"Ah! Good day, dear friend!" she said, with so pleased and frank an air that all his odious suspicions, which were still floating indeterminately in his brain, melted away beneath the warmth of her reception.
He seated himself at her side and at once began to tell her of the manner in which he loved her, for their love was now no longer what it had been. He gently gave her to understand that there are two species of the race of lovers upon earth: those whose desire is that of madmen and whose ardor disappears when once they have achieved a triumph, and those whom possession serves to subjugate and capture, in whom the love of the senses, blending with the inarticulate and ineffable appeals that the heart of man at times sends forth toward a woman, gives rise to the servitude of a complete and torturing love.
Torturing it is, certainly, and forever so, however happy it may be, for nothing, even in the moments of closest communion, ever sates the need of her that rules our being.
Mme. de Burne was charmed and gratified as she listened, carried away, as one is carried away at the theater when an actor gives a powerful interpretation of his rôle and moves us by awaking some slumbering echo in our own life. It was indeed an echo, the disturbing echo of a real passion; but it was not from her bosom that this passion sent forth its cry. Still, she felt such satisfaction that she was the object of so keen a sentiment, she was so pleased that it existed in a man who was capable of expressing it in such terms, in a man of whom she was really very fond, for whom she was really beginning to feel an attachment and whose presence was becoming more and more a necessity to her—not for her physical being but for that mysterious feminine nature which is so greedy of tenderness, devotion, and subjection—that she felt like embracing him, like offering him her mouth, her whole being, only that he might keep on worshiping her in this way.

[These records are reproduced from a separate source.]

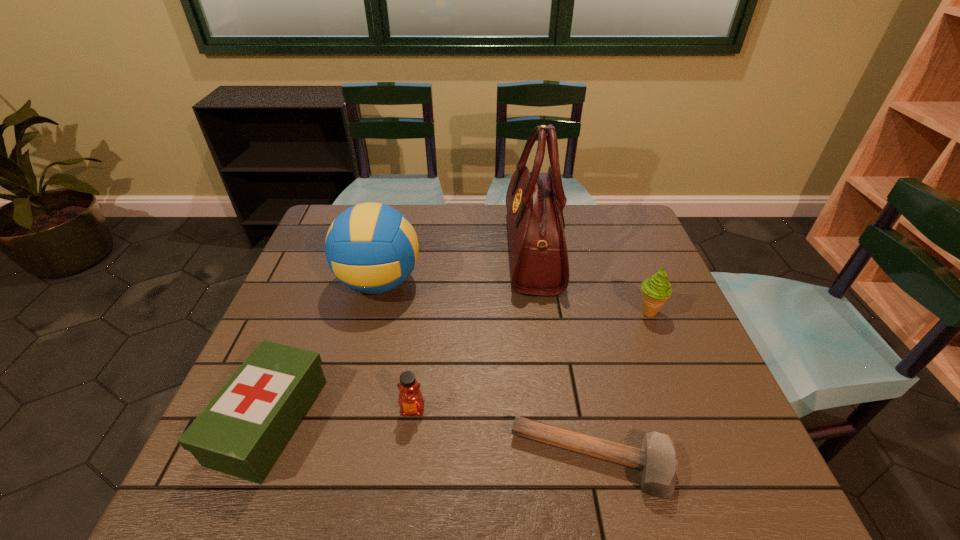
Identify the location of the tallest object. This screenshot has height=540, width=960. (539, 259).

At what (x,y) coordinates should I click in order to perform the action: click on the second tallest object. Please return your answer as a coordinate pair (x, y). The height and width of the screenshot is (540, 960). Looking at the image, I should click on (372, 248).

Find the location of `the rightmost object`. the rightmost object is located at coordinates (656, 290).

Identify the location of icecream. (656, 290).

Where is `honey`? honey is located at coordinates (411, 402).

The image size is (960, 540). What are the coordinates of `the first-aid kit` in the screenshot? It's located at (242, 431).

Where is `mallet`? mallet is located at coordinates pos(657,461).

The width and height of the screenshot is (960, 540). Identify the location of vacant region located 0.080m on the front-facing side of the handbag. [481, 251].

The width and height of the screenshot is (960, 540). What are the coordinates of `free spot located on the front-facing side of the handbag` in the screenshot? It's located at (465, 251).

Find the location of `free location located 0.240m on the front-facing side of the handbag`. free location located 0.240m on the front-facing side of the handbag is located at coordinates (428, 251).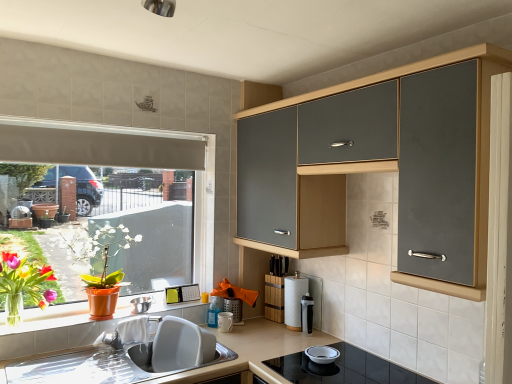
Where is `blank space situated above white matte exhaust hood at upper left (from a real-world perspective)`? This screenshot has width=512, height=384. blank space situated above white matte exhaust hood at upper left (from a real-world perspective) is located at coordinates (82, 132).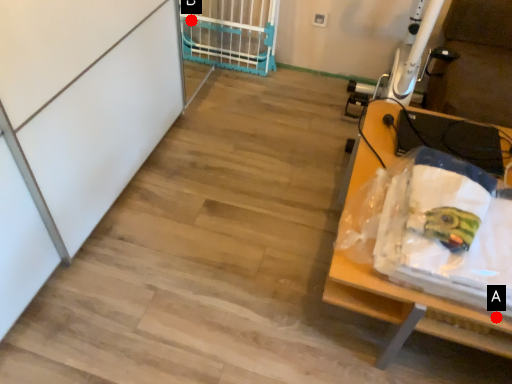
Question: Two points are circled on the image, labeled by A and B beside each circle. Which point is farther to the camera?

Choices:
 (A) A is further
 (B) B is further

Answer: (B)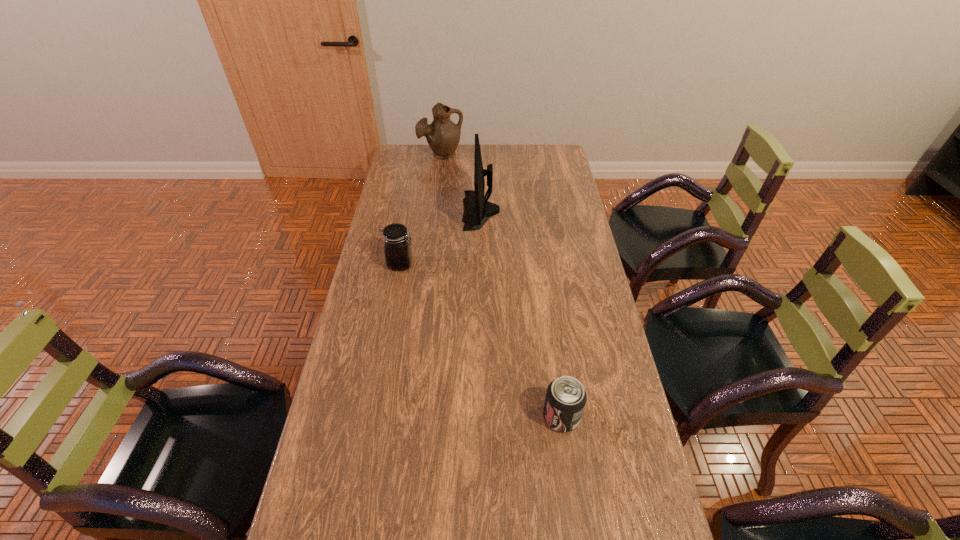
At what (x,y) coordinates should I click in order to perform the action: click on free space at the far right corner of the desktop. Please return your answer as a coordinate pair (x, y). This screenshot has width=960, height=540. Looking at the image, I should click on (560, 165).

Find the location of `unoccupied position between the third farthest object and the second object from right to left`. unoccupied position between the third farthest object and the second object from right to left is located at coordinates (441, 237).

Locate an element on the screen. vacant point located between the third nearest object and the third farthest object is located at coordinates (441, 237).

Find the location of a particular element. This screenshot has width=960, height=540. vacant space that's between the second nearest object and the shortest object is located at coordinates (481, 340).

The height and width of the screenshot is (540, 960). What are the coordinates of `empty space that is in between the monitor and the second nearest object` in the screenshot? It's located at (441, 237).

Where is `free spot between the farthest object and the monitor`? free spot between the farthest object and the monitor is located at coordinates (461, 182).

Locate an element on the screen. free space between the pitcher and the third object from left to right is located at coordinates (461, 182).

Where is `free space between the monitor and the jar`? free space between the monitor and the jar is located at coordinates (441, 237).

I want to click on free spot between the soda can and the monitor, so click(x=521, y=313).

The height and width of the screenshot is (540, 960). Find the location of `free space between the third object from left to right and the pitcher`. free space between the third object from left to right and the pitcher is located at coordinates (461, 182).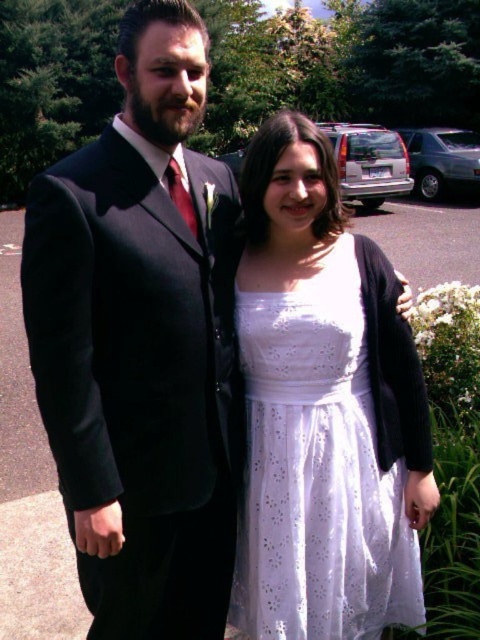
You are a photographer setting up for an outdoor event. You notice the dark gray wool suit at left and the white lace dress at center in your frame. Which object is closer to the camera based on their positions?

The dark gray wool suit at left is closer to the camera since it is in front of the white lace dress at center.

You are a photographer trying to capture a candid shot of both the dark gray wool suit at left and the white lace dress at center. Since you want to ensure both are in focus, which part of the scene should you focus on first?

The dark gray wool suit at left is above the white lace dress at center, so focusing on the dark gray wool suit at left first will ensure both are in focus as the white lace dress at center is closer to the camera.

In the scene shown: You are standing at the point marked as point (177, 518) and want to take a photo of the two people in the scene. The camera you have requires you to be at least 2 meters away from the subject to avoid distortion. Can you take the photo without moving from your current position?

The distance between point (177, 518) and the camera is 1.78 meters. Since this is less than the required 2 meters, you cannot take the photo without moving closer or adjusting your position to meet the distance requirement.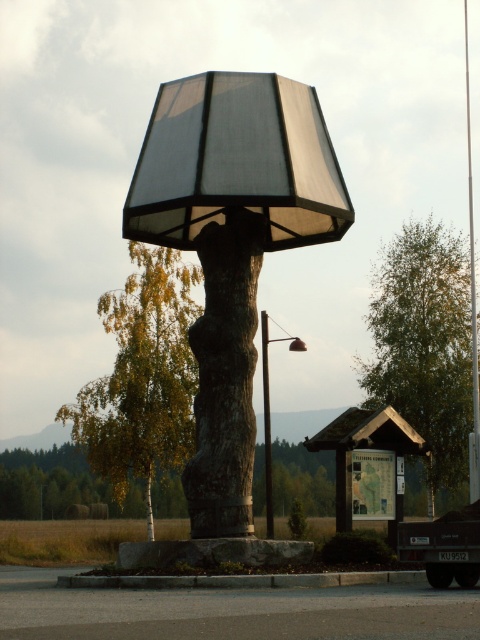
Question: In this image, where is green leafy tree at center located relative to green leafy tree at right?

Choices:
 (A) right
 (B) left

Answer: (B)

Question: Which point is closer to the camera?

Choices:
 (A) green leafy tree at right
 (B) green leafy tree at center

Answer: (A)

Question: Considering the relative positions of green leafy tree at center and rough bark tree trunk at center in the image provided, where is green leafy tree at center located with respect to rough bark tree trunk at center?

Choices:
 (A) above
 (B) below

Answer: (A)

Question: Considering the real-world distances, which object is closest to the green leafy tree at center?

Choices:
 (A) matte glass table lamp at center
 (B) rough bark tree trunk at center
 (C) matte black lampshade at center

Answer: (A)

Question: Which is nearer to the matte glass table lamp at center?

Choices:
 (A) matte black lampshade at center
 (B) rough bark tree trunk at center
 (C) matte black pole at center

Answer: (C)

Question: Is green leafy tree at right positioned at the back of matte black pole at center?

Choices:
 (A) yes
 (B) no

Answer: (A)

She answered him frankly and without prudery, with that profound artfulness that certain women are endowed with, making it clear to him that he too had made great progress in her affections, and they remained tête-à-tête in the little drawing-room, where it so happened that no one came that day until twilight, talking always upon the same theme and caressing each other with words that to them did not have the common significance.
The servants had just brought in the lamps, when Mme. de Bratiane appeared. Mariolle withdrew, and as Mme. de Burne was accompanying him to the door through the main drawing-room, he asked her: "When shall I see you down yonder?"
"Will Friday suit you?"
"Certainly. At what hour?"
"The same, three o'clock."
"Until Friday, then. Adieu. I adore you!"